PROBLEM STATEMENT —
Find how many lines in the listing below include the word "MUSC". Give that number only.

┌──

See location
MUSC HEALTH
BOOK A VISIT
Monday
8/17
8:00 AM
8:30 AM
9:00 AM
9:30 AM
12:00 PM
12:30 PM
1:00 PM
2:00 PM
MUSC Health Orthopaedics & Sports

└──

THE ANSWER —
2